La violenza sessuale e i maltrattamenti (fisico, psicologico ed economico) nei confronti delle donne interessano aspetti relazionali e comportamenti sociali che rimangono ancora in gran parte sommersi, lontani dallo sguardo dell’osservatore, anche quello più attento. Si tratta infatti di fenomeni delittuosi per i quali il “numero oscuro”, cioè il numero di tali fenomeni che non verrà mai scoperto è molto alto, per cui i dati ufficiali ci forniscono statistiche molto al di sotto della realtà. Anche la percezione sociale del fenomeno è piuttosto limitata se pensiamo che addirittura solo il 18% delle donne considera la violenza subita in famiglia un reato. Vari sono i motivi legati alla scarsità di emersione del fenomeno.
In particolare, secondo uno studio ISTAT, circa 6 milioni e 743 mila donne tra i 16 e i 70 anni sono state vittime nel corso della vita di una violenza fisica o sessuale: le donne possono subire più tipi di violenze, anche se la violenza fisica è più frequente ad opera del partner e quella sessuale di sconosciuti.
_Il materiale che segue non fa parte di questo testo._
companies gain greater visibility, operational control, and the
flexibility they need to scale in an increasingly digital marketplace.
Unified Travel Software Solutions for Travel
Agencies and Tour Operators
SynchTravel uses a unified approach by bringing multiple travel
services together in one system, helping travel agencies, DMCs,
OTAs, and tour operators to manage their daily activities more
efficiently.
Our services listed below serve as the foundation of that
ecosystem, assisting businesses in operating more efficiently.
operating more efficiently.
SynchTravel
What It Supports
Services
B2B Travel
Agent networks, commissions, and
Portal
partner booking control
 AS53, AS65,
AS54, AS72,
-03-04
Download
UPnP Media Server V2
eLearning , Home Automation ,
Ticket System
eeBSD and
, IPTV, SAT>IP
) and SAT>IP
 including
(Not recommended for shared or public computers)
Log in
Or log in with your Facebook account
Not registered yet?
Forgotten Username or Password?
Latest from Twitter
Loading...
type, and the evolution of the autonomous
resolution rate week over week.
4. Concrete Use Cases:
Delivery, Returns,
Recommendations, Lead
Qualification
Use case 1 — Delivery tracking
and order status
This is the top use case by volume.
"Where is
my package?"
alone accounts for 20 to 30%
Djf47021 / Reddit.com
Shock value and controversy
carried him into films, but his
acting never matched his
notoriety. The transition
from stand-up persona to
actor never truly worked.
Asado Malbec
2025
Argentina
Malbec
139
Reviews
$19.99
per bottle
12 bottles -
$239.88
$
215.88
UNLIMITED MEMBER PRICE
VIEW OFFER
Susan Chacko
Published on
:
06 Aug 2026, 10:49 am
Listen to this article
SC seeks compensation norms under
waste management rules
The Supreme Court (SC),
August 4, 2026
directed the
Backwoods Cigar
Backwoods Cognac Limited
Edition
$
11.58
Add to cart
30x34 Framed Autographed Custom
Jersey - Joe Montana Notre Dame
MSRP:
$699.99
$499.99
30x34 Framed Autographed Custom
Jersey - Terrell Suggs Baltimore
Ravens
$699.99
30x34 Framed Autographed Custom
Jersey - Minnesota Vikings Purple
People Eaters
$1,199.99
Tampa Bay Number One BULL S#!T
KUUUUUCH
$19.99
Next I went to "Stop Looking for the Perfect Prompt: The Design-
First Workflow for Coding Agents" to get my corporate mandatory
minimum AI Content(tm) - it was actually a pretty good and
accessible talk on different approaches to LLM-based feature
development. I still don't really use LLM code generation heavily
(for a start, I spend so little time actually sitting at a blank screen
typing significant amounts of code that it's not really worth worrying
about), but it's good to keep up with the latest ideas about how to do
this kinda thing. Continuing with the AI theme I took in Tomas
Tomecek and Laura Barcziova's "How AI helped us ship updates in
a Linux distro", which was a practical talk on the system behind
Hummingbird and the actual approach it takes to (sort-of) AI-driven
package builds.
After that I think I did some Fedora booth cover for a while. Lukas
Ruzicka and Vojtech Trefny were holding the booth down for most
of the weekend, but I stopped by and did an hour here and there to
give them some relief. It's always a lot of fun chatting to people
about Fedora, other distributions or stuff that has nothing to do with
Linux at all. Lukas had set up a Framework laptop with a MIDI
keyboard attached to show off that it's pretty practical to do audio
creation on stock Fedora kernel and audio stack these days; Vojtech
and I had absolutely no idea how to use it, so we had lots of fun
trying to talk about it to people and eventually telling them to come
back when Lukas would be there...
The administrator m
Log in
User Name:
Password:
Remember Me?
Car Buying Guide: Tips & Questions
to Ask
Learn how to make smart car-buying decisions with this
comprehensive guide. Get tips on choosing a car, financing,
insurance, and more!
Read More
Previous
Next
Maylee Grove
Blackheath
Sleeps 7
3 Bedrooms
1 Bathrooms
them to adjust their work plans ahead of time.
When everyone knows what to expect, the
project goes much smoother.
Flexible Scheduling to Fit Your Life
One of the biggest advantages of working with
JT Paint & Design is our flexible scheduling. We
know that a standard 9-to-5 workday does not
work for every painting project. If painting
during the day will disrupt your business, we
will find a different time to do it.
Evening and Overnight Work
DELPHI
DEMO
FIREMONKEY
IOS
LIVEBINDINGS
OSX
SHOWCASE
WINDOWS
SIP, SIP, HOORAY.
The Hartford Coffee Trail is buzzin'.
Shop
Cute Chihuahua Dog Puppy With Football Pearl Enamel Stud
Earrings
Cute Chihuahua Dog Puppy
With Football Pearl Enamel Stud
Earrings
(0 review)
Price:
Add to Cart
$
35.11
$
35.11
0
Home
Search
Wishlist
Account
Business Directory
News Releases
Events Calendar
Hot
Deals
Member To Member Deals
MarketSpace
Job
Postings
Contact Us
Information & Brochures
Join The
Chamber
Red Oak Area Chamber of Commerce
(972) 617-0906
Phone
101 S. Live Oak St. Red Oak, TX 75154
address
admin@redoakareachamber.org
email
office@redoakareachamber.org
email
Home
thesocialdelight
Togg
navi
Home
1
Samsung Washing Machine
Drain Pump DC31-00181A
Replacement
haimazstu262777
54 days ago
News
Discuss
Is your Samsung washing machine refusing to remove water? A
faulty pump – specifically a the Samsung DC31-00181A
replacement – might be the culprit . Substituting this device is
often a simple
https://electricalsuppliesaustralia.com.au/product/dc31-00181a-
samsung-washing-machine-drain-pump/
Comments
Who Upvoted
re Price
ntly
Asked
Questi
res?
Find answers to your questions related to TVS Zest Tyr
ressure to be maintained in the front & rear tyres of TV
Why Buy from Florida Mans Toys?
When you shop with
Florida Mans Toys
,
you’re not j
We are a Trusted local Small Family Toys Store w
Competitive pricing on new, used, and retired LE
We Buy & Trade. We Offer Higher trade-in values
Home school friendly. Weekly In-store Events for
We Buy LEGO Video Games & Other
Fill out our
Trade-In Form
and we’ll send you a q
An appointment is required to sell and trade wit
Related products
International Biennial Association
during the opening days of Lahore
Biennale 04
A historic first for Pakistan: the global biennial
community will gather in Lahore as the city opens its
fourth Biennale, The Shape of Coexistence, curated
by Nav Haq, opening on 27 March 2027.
Significativi sono alcuni dati che emergono: la violenza sessuale non è un evento eccezionale che accade in circostanze eccezionali: essa si verifica, al contrario, in situazioni normali, spesso nei luoghi che dovrebbero essere i più familiari e sicuri; non capita solo “ad alcune donne”: ne sono vittime donne di tutte le condizioni sociali, studentesse, casalinghe e lavoratrici; gli uomini non sono dei soggetti “speciali”: solo in rari casi l’autore può essere identificato come un maniaco o affetto da evidente psicopatologia; le donne sono ben più spesso vittime di uomini normali (insegnanti, datori di lavoro, medici, assistenti sociali, infermieri, ecc.), conosciuti e con i quali esiste o esisteva un legame affettivo, le donne sono vittime di una fiducia tradita. La tipologia della violenza subita dalle donne va dagli omicidi alle violenze fisiche, sessuali, psicologiche e allo stalking.
Il problema della prevenzione della violenza sulla donna deve essere affrontato secondo tre livelli fondamentali: la prevenzione primaria rivolta alla popolazione in generale, l’intervento politico sociale prima che criminologico in quanto si tratta di un vero e proprio problema di salute pubblica che va affrontato secondo un approccio scientifico e interdisciplinare, ossia attraverso lo studio e lo sviluppo di una conoscenza ed un’informazione sul fenomeno in tutti i suoi aspetti, le caratteristiche e le conseguenze. È necessario approfondire il perché della violenza per comprenderne cause e correlazioni, fattori di rischio e fattori protettivi; promuovere una nuova cultura dei rapporti interpersonali e famigliari attraverso programmi di psicoeducazione all’affettività, alla sessualità, alla genitorialità rivolti ai giovani.
La prevenzione secondaria è rivolta alle donne già in difficoltà e a rischio, predisponendo progetti operativi di osservazione del disagio femminile e di vigilanza al fine di evidenziare tali situazioni di rischio, ad esempio le donne emarginate o le famiglie multiproblematiche; programmi da parte delle agenzie formali e informali con interventi organici anche di tipo domiciliare. In particolare, la prevenzione secondaria rivolta alle donne che hanno già subito violenza, atta al contenimento dei danni ed alla prevenzione degli esiti fisici e psicopatologici. Si tratta quindi di interventi e di misure di tipo reattivo e riparativo, indirizzate ad esempio a prevenire la cosiddetta “vittimizzazione secondaria”.